Wednesday, September 15, 2010

One big cube or multiple cubes?

Found a good article by a Chris Webb (SQL Server MVP) who knows quite a bit about analysis services.  This answers the question of "One cube or Multiple?".   Good reading for bigger more complex AS setups.


http://cwebbbi.spaces.live.com/blog/cns!7B84B0F2C239489A!7728.entry

Tuesday, September 14, 2010

Speeding up scalar functions in SQL Server

Our warehouse uses a UDF to check for dates outside of the acceptable range and assign them the designated “unknown dates”.  Why do it in SQL you ask (vs SSIS)?  Because it is an easy way to have control in one central place.  I made a change that pushed the date ranges from hardcoded in a function to table driven so it can be shared across multiple clients and allow them to retain their custom settings during deployments.  It was like someone hit the breaks – sure the queries were very light (7 rows in the table), but calling it several times in each ETL sproc blew it out to 20-30 million times in a single ETL job. Sure the cache hit rate was 100%, but it still added almost 50% to the total ETL time.  What to do… what to do…
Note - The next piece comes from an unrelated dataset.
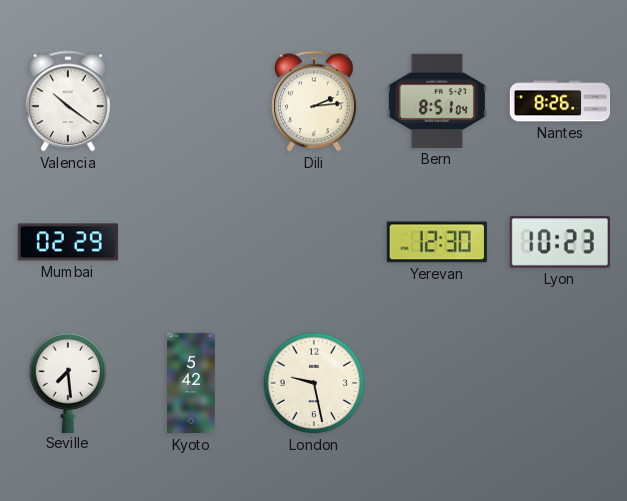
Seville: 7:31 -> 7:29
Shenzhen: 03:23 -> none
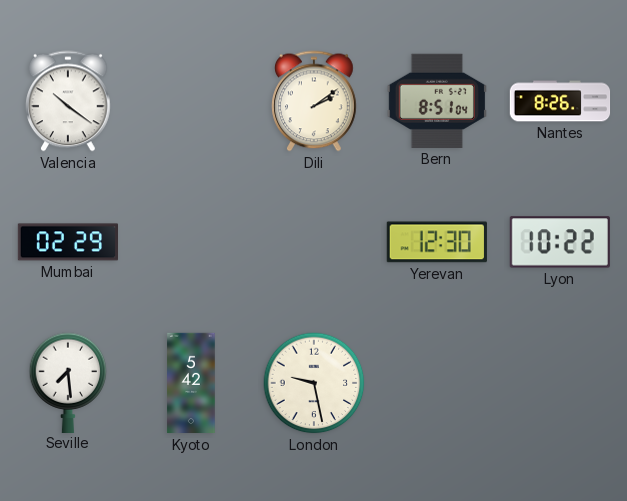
Dili: 2:14 -> 2:09
Lyon: 10:23 -> 10:22
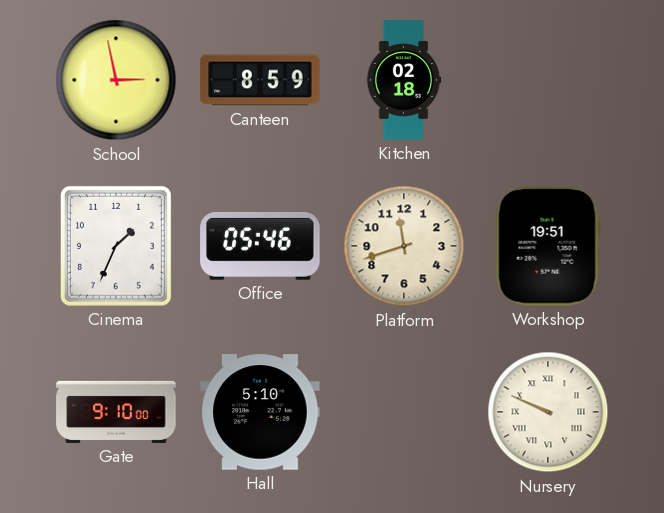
I ran across a great article by Itzik Ben-Gan (http://www.sqlmag.com/article/sql-server/inline-scalar-functions.aspx) on how to make your functions perform extremely fast – by simply changing them from scalar to table.  He goes into the details of why it works – I will simply state the benchmarks:

This is calling the function as a scalar with the syntax of:

[DateField] = dbo.fn_CleanDate([column])

CPU
Reads
Writes
Duration
491,918
62,832,254
1
493,181,940

Those are some big numbers…  so if we rewrite the function so that it returns a table with a single field, the changes resulting:

[DateField] = (select value from dbo.fn_SelectCleandate([column]))

CPU
Reads
Writes
Duration
330,176
41,901,480
0
330,524,577

Now for the kicker.  If you select your date values higher up in the sproc and pass them into the function so there is no data access required in the sub-select it performs.  Blazing fast.  Yeah, it might clutter up the syntax a bit, but it is definitely worth it!

[DateField] = (select value from dbo.fn_SelectCleanDate([column], @minDate, @maxDate,@minUnknownDate, @maxUnknownDate)),

CPU
Reads
Writes
Duration
1,670
4,578
0
308


That deserves restating.  308 milliseconds vs. 493 thousand.